Entente Sportive de Collo (), commonly known as Entente Collo or simply ESC for short, is an Algerian football club based in Collo. The club was founded in 1923 and its colours are green and white. Their home stadium, Stade Amar Benjamâa, has a capacity of 7,000 spectators. The club is currently playing in the Ligue Nationale du Football Amateur.

History
In 1966, the club was founded under the name of L’Entente Sportive Colliotte after the merger of the two local clubs of Collo, Jeunesse Sportive Colliotte and Club Omnisport Colliotte. In 1976, the club was renamed to Wifak Khachab wal Felline de Collo, or WFK Collo for short, as it became a part of the Entreprise de Liège et du Bois de Collo.

In 1980, the club won promotion to the Algerian Championnat National for the first time in its history. In their first season in the top flight, the club finished 10th in the league. In the 1984–1985 season, the club had its most successful season in the league, finishing in third place, just five points behind champions JE Tizi-Ouzou.

> [Recorded data]

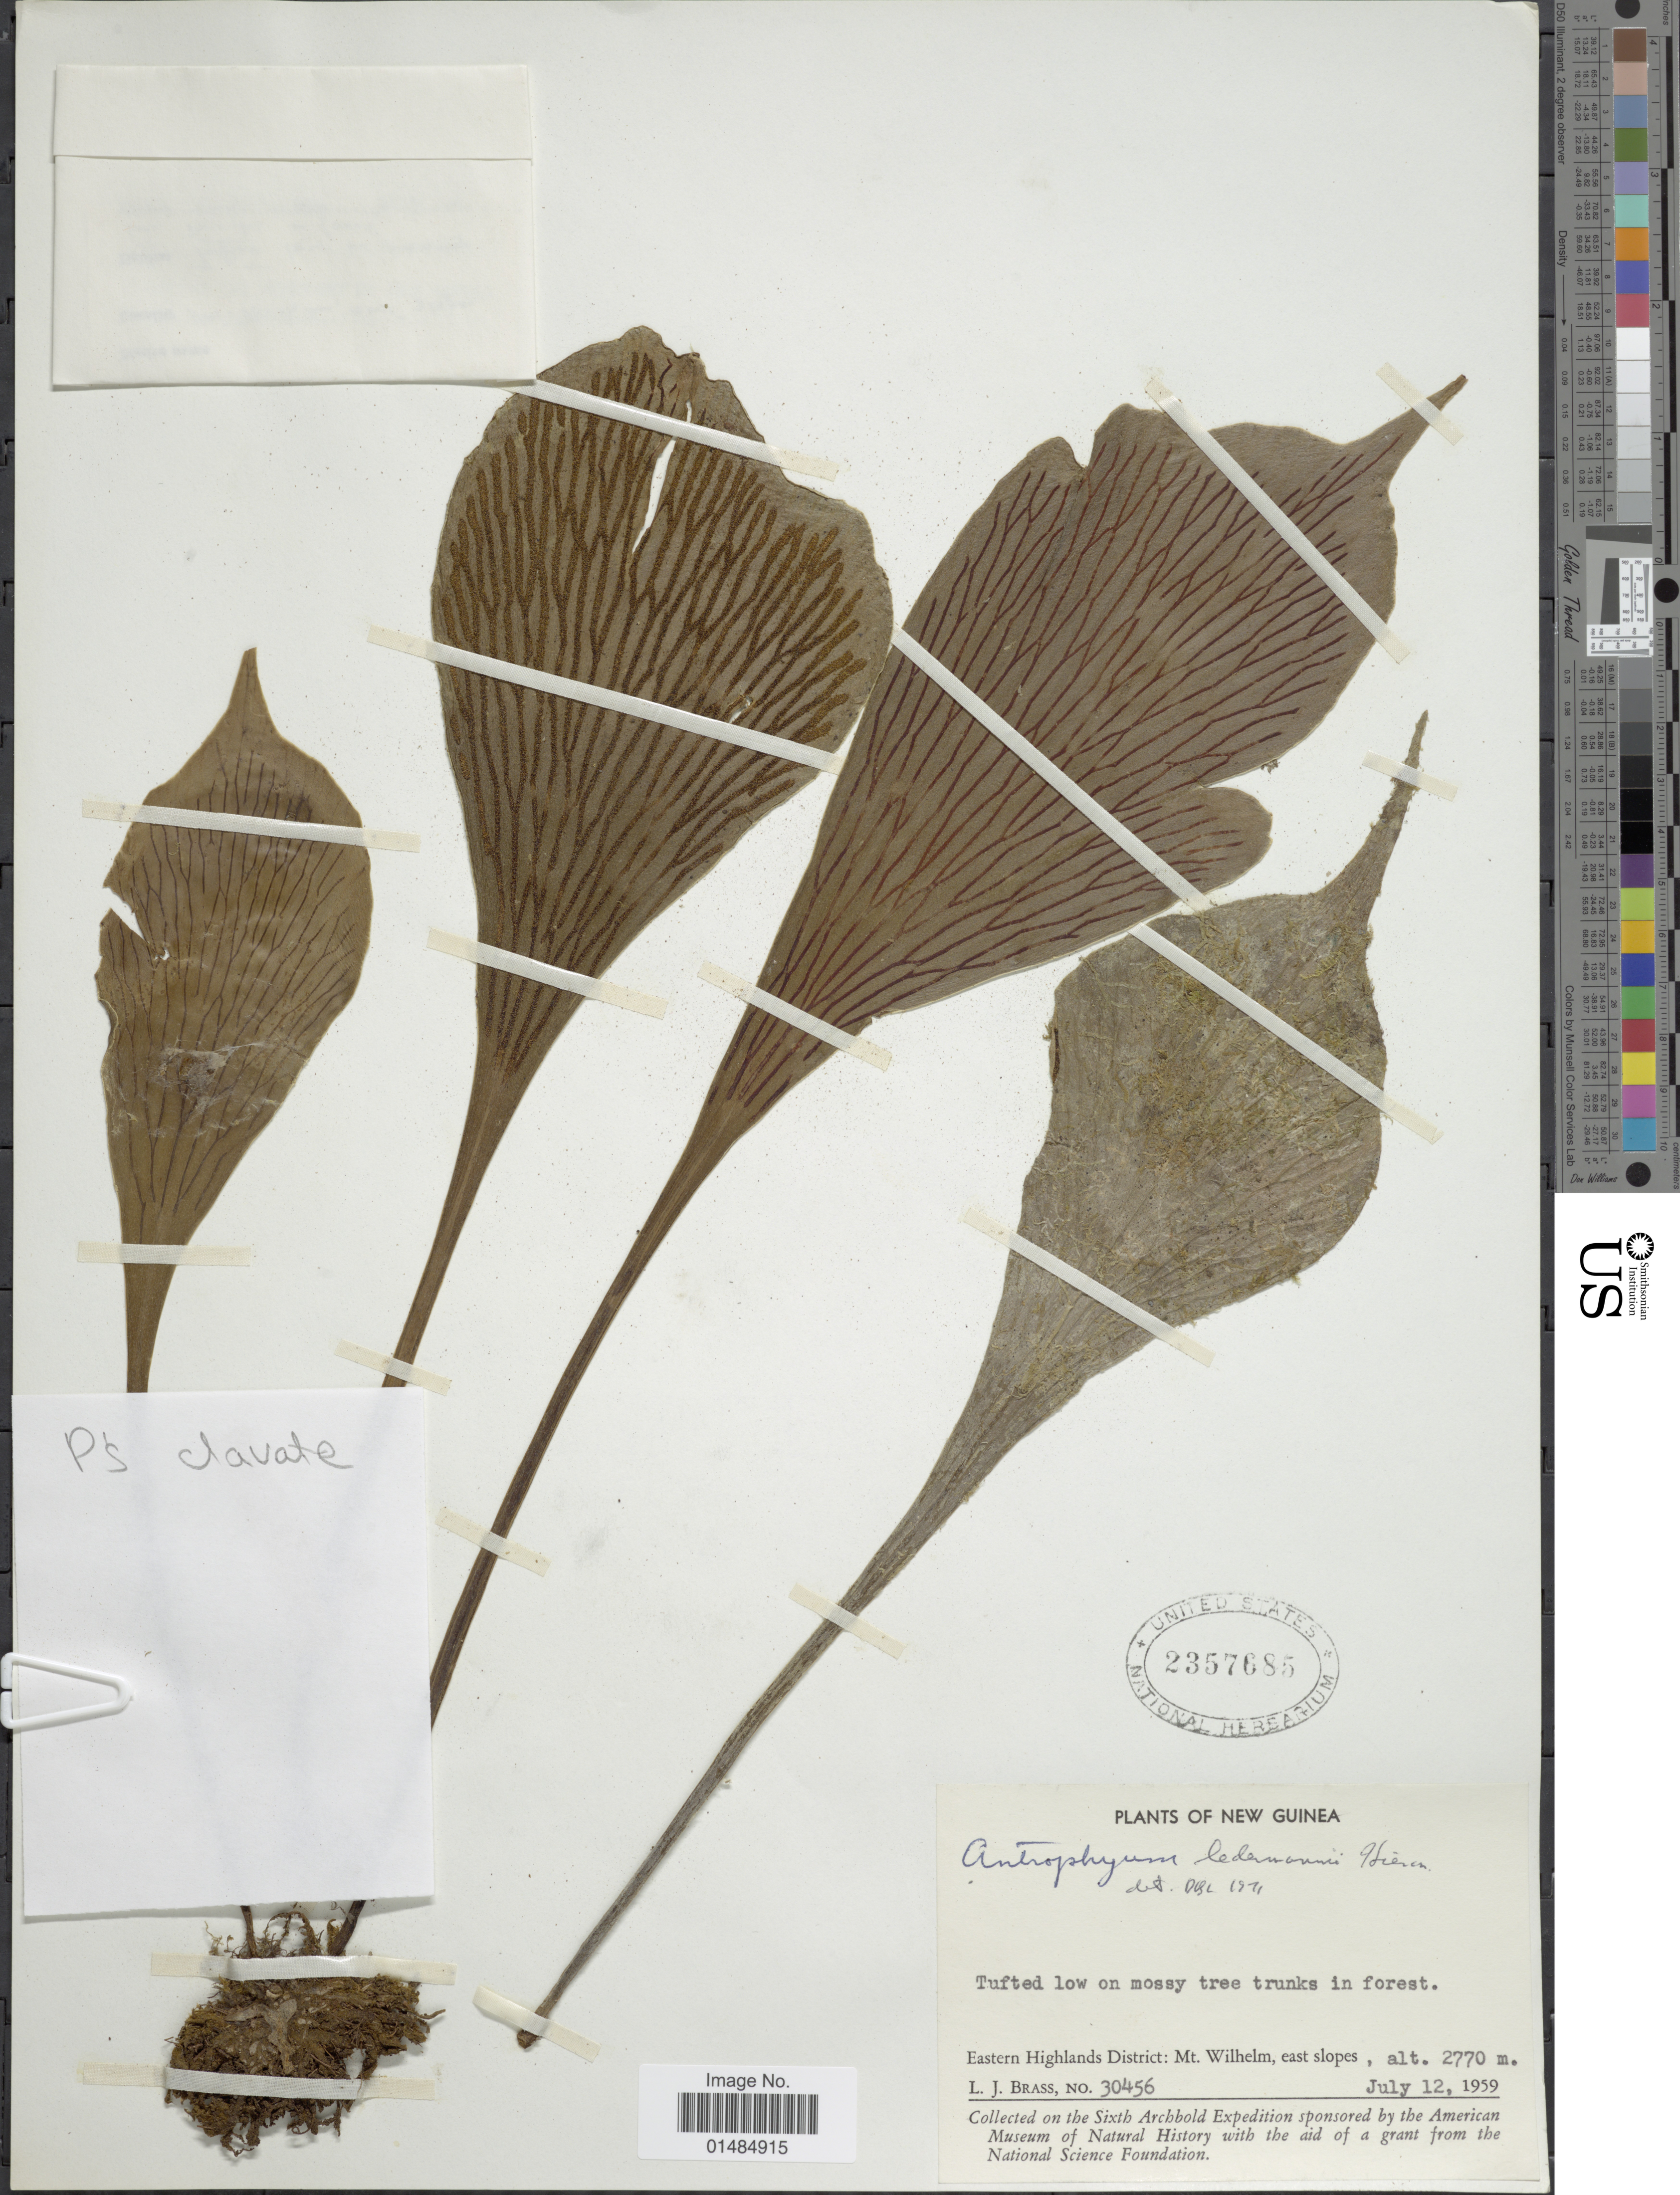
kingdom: Plantae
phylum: Tracheophyta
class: Polypodiopsida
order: Polypodiales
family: Pteridaceae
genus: Antrophyum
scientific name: Antrophyum ledermannii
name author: Hieron.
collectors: L. J. Brass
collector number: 30456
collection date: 1959-07-12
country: Papua New Guinea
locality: New Guinea, Eastern Highlands District: Mt. Wilhelm, east slopes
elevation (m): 2770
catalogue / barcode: US 2357685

> [Exercise instructions]
• a. In the passage about the Collo football club, which team won the league in the 1984–1985 season?
• b. Carry the passage about the Collo football club forward, starting after its last sentence.
The records have nothing to do with this work.

> [Responses to the tasks]
• a. JE Tizi-Ouzou won the league that season.

• b.
In 1986, the club reached the final of the Algerian Cup but lost to JE Tizi-Ouzou 1–0 in the final.

In the 1988–1989 season, the club was relegated to the second division after finishing last in the league.

Honours
 Algerian Cup
Runners-up (1): 1986

Performance in CAF competitions
African Cup Winners' Cup: 1 appearance
1987 – Second Round

Rival Clubs
  JSM Skikda (Derby)
  CRB Aïn Fakroun (Rivalry)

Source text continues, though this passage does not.